**Exercise description:** Search the records for lines with the word "признак" and copy each match.

Data records
──────────
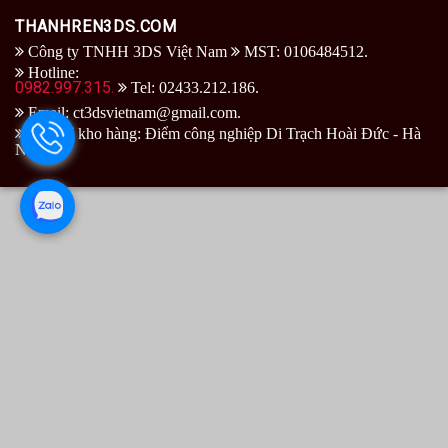
THANHREN3DS.COM
Công ty TNHH 3DS Việt Nam
MST: 0106484512.
Hotline:
0982.997.315.
Tel: 02433.212.186.
Email: ct3dsvietnam@gmail.com.
Địa chỉ kho hàng: Điểm công nghiệp Di Trạch Hoài Đức - Hà
Nội.
'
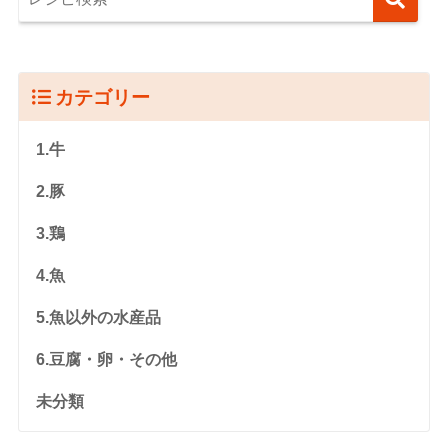
カテゴリー
1.牛
2.豚
3.鶏
4.魚
5.魚以外の水産品
6.豆腐・卵・その他
未分類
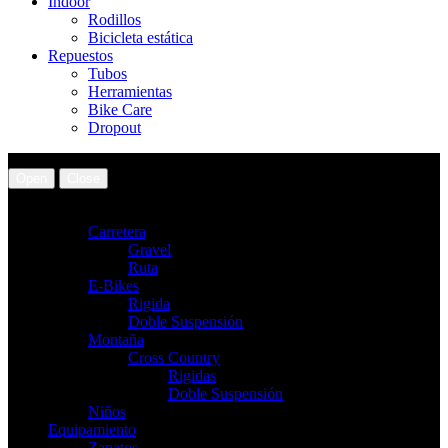
Indoor
Rodillos
Bicicleta estática
Repuestos
Tubos
Herramientas
Bike Care
Dropout
Open
Close
Bicicletas
Carretera
Gravel
Ruta
E-Bikes
Rigida
Doble Suspensión
Montaña
Cross Country
Rigidas
Doble Suspensión
Niños
Equipamiento
Zapatos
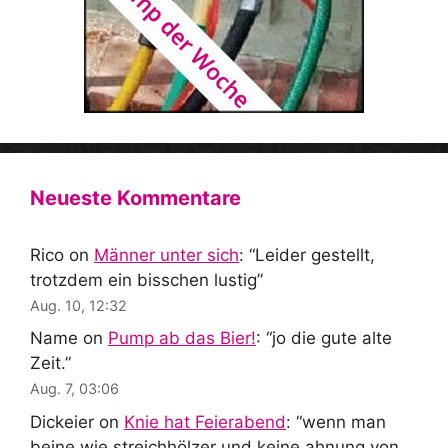
Neueste Kommentare
Rico
on
Männer unter sich
: “
Leider gestellt,
trotzdem ein bisschen lustig
”
Aug. 10, 12:32
Name
on
Pump ab das Bier!
: “
jo die gute alte
Zeit.
”
Aug. 7, 03:06
Dickeier
on
Knie hat Feierabend
: “
wenn man
beine wie streichhölzer und keine ahnung von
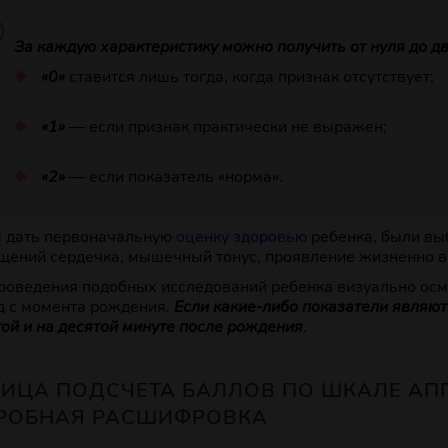
За каждую характеристику можно получить от нуля до дв
«0»
ставится лишь тогда, когда признак отсутствует;
«1»
— если признак практически не выражен;
«2»
— если показатель «норма».
 дать первоначальную
оценку здоровью
ребенка, были вы
щений сердечка, мышечный тонус, проявление жизненно в
роведения подобных исследований ребенка визуально осм
д с момента рождения.
Если какие-либо показатели являют
той и на десятой минуте после рождения
.
ЛИЦА ПОДСЧЕТА БАЛЛОВ ПО ШКАЛЕ АП
РОБНАЯ РАСШИФРОВКА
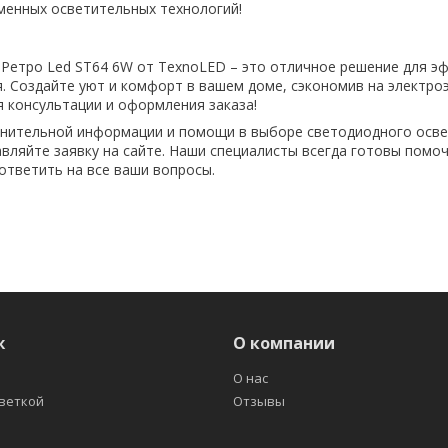
менных осветительных технологий!
Ретро Led ST64 6W от TexnoLED – это отличное решение для э
. Создайте уют и комфорт в вашем доме, сэкономив на электроэ
я консультации и оформления заказа!
лнительной информации и помощи в выборе светодиодного осв
авляйте заявку на сайте. Наши специалисты всегда готовы помо
ответить на все ваши вопросы.
ж
О компании
О нас
светкой
Отзывы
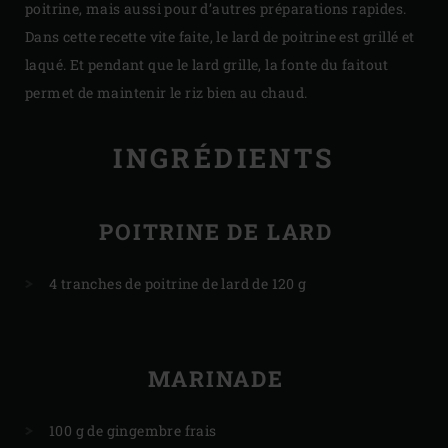
poitrine, mais aussi pour d’autres préparations rapides.
Dans cette recette vite faite, le lard de poitrine est grillé et
laqué. Et pendant que le lard grille, la fonte du faitout
permet de maintenir le riz bien au chaud.
INGRÉDIENTS
POITRINE DE LARD
4 tranches de poitrine de lard de 120 g
MARINADE
100 g de gingembre frais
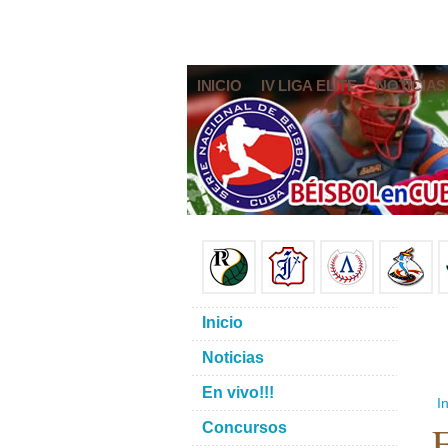
INICIO
IV LIGA ELITE
NOTICIAS
Inicio
Noticias
En vivo!!!
In
E
Concursos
──────────
**Exercise response:**
ставится лишь тогда, когда признак отсутствует;
— если признак практически не выражен;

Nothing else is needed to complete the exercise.